Three proposals to potentially recognize new regional growth and manufacturing/industrial centers will be taken up by the Growth Management Policy Board on Thursday, October 2.

The new Pierce County library in University Place's proposed regional growth center.

A new Pierce County library is located in University Place’s proposed regional growth center.

PSRC’s policy framework for funding decisions puts priority on funding transportation projects in centers and the corridors that connect them.

University Place

University Place is requesting formal recognition of its downtown as a regional growth center.

“It is important that Pierce County remain competitive for these dollars to support projected growth,” said University Place Mayor Denise McCluskey. “University Place is the most logical location for the next Pierce County regional growth center, given existing development patterns and existing infrastructure.”

Arlington-Marysville MIC

The board will also discuss potential actions related to designation of a new Arlington-Marysville regional manufacturing center.

The area encompasses about 2,900 acres with 5,500 jobs that are predominantly in industrial, aerospace and high technology engineering. It has zoned capacity for additional employment growth.

“This is a unique opportunity to further expand our state’s manufacturing opportunities,” said Arlington Mayor Barb Tolbert and Marysville Mayor Jon Nehring, in their letter to PSRC.  “This designation is particularly important to Snohomish County as suppliers for the Boeing 777X and 787 lines are seeking areas to establish and expand manufacturing facilities.”

Military Facilities

The growth board will also consider whether military facilities should be regionally recognized as employment centers in the VISION 2040 and Transportation 2040 frameworks.

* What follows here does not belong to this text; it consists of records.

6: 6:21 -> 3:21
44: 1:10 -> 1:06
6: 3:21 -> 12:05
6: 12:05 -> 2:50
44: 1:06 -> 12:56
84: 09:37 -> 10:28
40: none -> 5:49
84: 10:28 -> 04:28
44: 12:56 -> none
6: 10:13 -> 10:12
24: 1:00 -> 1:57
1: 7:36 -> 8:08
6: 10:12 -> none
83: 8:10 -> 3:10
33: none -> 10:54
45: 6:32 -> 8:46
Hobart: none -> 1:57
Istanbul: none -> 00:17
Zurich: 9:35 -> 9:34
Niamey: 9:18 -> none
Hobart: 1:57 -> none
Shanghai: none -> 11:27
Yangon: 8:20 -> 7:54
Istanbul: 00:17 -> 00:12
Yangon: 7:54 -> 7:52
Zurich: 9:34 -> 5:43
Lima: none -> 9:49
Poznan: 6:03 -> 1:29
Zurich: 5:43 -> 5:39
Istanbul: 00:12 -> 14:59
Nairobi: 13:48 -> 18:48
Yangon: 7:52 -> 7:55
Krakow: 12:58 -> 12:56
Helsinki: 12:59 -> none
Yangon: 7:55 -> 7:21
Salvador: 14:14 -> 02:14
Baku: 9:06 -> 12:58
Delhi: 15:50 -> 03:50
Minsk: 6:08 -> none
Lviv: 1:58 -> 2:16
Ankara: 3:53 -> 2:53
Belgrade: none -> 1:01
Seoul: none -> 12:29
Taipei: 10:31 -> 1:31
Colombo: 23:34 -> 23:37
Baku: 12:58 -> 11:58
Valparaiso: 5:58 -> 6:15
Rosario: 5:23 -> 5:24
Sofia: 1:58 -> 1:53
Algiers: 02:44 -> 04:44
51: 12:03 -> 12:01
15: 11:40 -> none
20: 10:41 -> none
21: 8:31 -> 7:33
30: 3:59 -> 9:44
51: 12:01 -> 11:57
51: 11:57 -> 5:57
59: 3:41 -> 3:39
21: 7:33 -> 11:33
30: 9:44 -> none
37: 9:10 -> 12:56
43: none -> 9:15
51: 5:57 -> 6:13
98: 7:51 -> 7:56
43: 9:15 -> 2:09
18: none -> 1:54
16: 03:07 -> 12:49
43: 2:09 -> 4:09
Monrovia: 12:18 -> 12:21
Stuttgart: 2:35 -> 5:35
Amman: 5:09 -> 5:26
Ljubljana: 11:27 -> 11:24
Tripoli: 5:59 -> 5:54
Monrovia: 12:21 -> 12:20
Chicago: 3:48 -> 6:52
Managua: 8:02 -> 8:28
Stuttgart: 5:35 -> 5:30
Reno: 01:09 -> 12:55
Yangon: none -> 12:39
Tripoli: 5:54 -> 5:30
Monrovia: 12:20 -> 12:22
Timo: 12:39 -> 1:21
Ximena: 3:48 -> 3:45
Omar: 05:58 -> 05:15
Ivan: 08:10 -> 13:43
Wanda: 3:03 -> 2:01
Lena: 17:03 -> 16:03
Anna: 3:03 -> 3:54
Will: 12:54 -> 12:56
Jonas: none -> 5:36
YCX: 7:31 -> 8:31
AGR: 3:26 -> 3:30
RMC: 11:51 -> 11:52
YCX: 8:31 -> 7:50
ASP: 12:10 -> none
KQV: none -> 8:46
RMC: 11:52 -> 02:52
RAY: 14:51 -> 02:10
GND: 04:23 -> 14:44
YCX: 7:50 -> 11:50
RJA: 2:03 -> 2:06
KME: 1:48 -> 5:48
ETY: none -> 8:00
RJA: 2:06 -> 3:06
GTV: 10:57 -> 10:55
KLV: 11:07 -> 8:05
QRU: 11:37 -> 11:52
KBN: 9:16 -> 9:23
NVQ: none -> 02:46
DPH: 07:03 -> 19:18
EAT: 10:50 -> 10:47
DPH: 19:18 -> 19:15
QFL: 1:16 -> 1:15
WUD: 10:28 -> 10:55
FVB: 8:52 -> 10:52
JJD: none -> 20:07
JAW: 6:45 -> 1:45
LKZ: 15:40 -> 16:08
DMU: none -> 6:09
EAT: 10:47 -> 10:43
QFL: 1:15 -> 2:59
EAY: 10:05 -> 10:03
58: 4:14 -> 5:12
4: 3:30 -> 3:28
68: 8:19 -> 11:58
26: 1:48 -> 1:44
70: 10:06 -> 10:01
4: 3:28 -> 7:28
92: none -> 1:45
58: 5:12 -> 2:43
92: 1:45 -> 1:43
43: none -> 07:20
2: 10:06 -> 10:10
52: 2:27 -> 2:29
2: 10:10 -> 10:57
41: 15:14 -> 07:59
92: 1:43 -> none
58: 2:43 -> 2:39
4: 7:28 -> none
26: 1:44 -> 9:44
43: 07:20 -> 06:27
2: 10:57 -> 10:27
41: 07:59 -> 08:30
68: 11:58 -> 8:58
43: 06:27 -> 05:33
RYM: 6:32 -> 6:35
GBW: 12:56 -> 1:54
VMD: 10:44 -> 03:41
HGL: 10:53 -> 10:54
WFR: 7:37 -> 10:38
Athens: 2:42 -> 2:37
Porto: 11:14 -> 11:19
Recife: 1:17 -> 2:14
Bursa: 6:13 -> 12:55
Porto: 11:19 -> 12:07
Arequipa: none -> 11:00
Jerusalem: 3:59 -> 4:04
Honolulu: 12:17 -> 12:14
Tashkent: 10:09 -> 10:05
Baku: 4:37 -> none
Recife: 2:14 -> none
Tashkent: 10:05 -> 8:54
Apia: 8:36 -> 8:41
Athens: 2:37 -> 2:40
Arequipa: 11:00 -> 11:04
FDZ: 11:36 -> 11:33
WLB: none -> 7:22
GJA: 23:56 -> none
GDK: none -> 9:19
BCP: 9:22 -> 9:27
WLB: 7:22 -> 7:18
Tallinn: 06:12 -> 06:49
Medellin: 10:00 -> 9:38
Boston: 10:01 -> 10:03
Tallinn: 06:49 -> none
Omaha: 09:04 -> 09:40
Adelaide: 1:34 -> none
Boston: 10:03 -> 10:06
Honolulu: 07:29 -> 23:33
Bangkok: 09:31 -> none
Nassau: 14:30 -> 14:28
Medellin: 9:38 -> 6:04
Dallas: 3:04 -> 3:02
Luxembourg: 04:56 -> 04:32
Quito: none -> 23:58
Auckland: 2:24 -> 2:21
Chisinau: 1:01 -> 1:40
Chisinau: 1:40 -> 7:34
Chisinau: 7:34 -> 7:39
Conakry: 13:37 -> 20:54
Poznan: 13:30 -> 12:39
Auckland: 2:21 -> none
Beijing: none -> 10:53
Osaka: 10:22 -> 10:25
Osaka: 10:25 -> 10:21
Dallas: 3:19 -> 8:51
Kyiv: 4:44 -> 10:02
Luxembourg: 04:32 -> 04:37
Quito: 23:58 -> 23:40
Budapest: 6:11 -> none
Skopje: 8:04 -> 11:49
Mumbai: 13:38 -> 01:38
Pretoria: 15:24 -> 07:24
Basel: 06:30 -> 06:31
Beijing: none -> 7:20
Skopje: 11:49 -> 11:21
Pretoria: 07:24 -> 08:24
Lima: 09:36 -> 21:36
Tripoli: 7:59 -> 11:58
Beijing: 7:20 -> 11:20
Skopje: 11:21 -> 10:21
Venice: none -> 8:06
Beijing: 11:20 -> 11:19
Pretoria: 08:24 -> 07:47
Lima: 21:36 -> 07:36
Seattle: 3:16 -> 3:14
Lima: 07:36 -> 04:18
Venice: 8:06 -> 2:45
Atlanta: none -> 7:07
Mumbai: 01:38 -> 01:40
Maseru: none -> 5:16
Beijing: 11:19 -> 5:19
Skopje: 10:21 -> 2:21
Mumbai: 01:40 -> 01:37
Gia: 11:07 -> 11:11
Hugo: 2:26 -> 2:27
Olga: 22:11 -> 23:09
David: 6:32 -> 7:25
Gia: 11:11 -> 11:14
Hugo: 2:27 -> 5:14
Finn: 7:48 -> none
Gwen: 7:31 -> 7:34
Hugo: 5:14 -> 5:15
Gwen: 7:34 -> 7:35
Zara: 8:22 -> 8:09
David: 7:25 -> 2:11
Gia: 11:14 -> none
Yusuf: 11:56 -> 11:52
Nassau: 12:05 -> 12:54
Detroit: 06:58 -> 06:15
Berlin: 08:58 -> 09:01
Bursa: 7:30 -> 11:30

An initial proposal is that larger military facilities would be treated as equivalent to regional manufacturing/industrial centers, and smaller facilities would be treated as equivalent to countywide centers for the purposes of regional planning.

The Growth Management Policy Board will meet on October 2, 10 a.m. – 12 noon, in PSRC’s Board Room, 1011 Western Avenue. You can also watch the meeting video online.